It's been a week since I've posted. That's because I'm lazy. Too lazy to walk. Too lazy to write about it.
Friday Pat and I did errands. We walked every aisle of the supermarket and a few more places. I was lazy enough to call it exercise. I was moving for at least 30 minutes.
Saturday I worked.
Sunday I was supposed to walk at the Thomas Darling Preserve with Get Out Lehigh Valley. It was raining and lightning and thundering when I was supposed to leave. The weather map said Blakslee was next. I wasn't driving an hour to walk in dangerous conditions. I might be dumb, but I'm not stupid.
Monday I was on deadline for a project. My friend Angel was admitted to St. Luke's for an infected cat bite -- cellulitis. She almost had to have hand surgery. Instead they put low-tech medicine to the test -- maceration dressing and IV antibiotics -- and it worked.
Tuesday was Tropical Storm Isasis. In the early hours of the storm, I walked to the hospital and took her some clothes and things. It's funny seeing her wear my giant
clothes. Coming home Broadway was a river as was Delaware. The streets were ghost towns, as they should be. Flooding was everywhere. I went back up there on Wednesday.
Today is Thursday and it was a day for my first real exercise. We cannot walk on the D&L because of the storm. They are still cleaning it up. There are some great pics on FB. We decided to walk at the game preserve. I know it now has a fancy new name "The Trexler Nature Preserve" but to me it will always be the game preserve. There are freaking buffalo and elk roaming the hills. If it bothers you, have the PC police shoot me.
We decided to do the Covered Bridge Trail because it was paved. Was is the key word in that sentence. When we arrived all the parking spaces said "handicapped"? Say what? Then Pam noticed some signs pointing up the road and there is now a large parking lot with a fresh trail going down to the covered bridge trail. It's so fresh that you sink into the stones.
We turned left on the trail and headed toward the bridge. The water in the creek was high and racing by. The weeds on either side of the path were flattened by the storm surge. And it was wide, all the way back to the tree line and a little further.
We crossed the bridge and returned the other side. This path took more of a hit than the first one. There were erosion ditches and areas down to the bare shale and limestone. Bridges were muddy. One trail crack coming down the hill looked like it was carved by an earthquake it was so deep.
The ford was impassible. The road was closed. Nobody could cross. You car would have been washed away. There was someone on the pedestrian bridge REPAIRING it. That's how high the water got. It spread to the hill going up to the zoo. We couldn't cross because workers with heavy machinery were working on the other side.
We continued straight. This section was paved. I think it was a road. It took us up a hill to the other covered bridge and the zoo. We walked three-quarters around the zoo and came back down to the ford. The man fixing the bridge said we could cross if we stayed in the middle. He wasn't done fixing the railings. The heavy machinery was gone.
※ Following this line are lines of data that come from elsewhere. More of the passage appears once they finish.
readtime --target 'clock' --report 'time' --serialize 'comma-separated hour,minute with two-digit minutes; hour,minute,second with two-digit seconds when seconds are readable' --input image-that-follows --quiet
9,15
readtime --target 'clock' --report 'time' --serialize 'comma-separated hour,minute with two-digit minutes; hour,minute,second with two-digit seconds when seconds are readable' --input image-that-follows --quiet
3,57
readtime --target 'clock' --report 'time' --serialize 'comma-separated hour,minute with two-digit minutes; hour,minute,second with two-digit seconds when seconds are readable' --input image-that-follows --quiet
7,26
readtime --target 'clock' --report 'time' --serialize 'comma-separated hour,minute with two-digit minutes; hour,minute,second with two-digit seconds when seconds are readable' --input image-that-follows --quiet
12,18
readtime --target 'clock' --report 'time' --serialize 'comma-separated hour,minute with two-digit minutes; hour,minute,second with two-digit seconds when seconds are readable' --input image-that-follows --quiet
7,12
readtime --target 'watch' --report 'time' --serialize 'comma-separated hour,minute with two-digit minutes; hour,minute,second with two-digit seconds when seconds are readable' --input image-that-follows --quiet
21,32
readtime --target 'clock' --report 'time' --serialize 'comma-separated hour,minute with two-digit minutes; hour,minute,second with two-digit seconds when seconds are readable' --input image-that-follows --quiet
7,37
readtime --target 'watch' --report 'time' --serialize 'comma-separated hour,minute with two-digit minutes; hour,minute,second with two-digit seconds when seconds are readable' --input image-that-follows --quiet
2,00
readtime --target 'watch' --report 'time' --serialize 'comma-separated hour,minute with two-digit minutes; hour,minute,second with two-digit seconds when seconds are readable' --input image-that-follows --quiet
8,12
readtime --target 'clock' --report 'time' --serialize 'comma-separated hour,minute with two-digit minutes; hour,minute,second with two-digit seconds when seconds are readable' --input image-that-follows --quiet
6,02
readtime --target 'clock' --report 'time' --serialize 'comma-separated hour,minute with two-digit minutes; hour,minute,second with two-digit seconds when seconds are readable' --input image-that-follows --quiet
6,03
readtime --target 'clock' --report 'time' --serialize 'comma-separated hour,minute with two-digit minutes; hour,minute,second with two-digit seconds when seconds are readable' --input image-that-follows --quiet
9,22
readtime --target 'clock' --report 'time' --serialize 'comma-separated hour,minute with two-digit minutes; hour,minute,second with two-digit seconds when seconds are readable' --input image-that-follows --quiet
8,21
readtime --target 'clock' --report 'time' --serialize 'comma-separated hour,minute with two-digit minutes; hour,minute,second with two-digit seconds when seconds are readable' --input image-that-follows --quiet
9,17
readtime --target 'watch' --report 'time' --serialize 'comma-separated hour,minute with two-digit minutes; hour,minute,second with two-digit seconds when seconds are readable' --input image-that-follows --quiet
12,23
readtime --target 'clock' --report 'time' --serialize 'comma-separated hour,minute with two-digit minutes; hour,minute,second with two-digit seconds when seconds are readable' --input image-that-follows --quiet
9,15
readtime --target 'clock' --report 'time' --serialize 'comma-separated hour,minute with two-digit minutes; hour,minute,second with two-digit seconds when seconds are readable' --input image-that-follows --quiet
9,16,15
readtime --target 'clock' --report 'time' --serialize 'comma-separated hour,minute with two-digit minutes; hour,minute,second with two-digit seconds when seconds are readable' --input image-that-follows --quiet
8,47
The water had moved port-o-potties, trash cans, and picnic tables. They were at strange places and at odd angels. South of here they also had tornadoes with the storm. One lady on television said she watched things flying past her window. She wanted to put on ruby slippers and find Oz. I was thinking of her when I saw everything rearranged.
We had to use the rails going up to the pedestrian bridge. It was slick with an inch of mud. We crossed being careful of edges and his tool. The return path had already been repaired, but water had settled in pools on it. It was a muddy trek back to the car.
Miles/Steps: 3+
Weather: 81 at 8 am, high humidity, mostly sunny.
Wildlife: besides a zoo full of creatures? A monarch butterfly and a gold finch. We also killed a gypsy moth.
Wildlife: besides a zoo full of creatures? A monarch butterfly and a gold finch. We also killed a gypsy moth.
PPE Found: 3 masks at the zoo.
Extra: Pam drove. We stopped at a farm market on the way home and then took some back roads to her house. One was closed because of water. The water was hourglass shaped. Wide at the sides, narrow at the yellow line. Coming our direction we had no warning until a "road closed" sign appeared. Pam asked if we should go thru. I told her that was her decision. She did, we ended up stalling at the edge of the puddle. Her husband laughed uncontrollably when called. But in five minutes the car worked and we were on our way.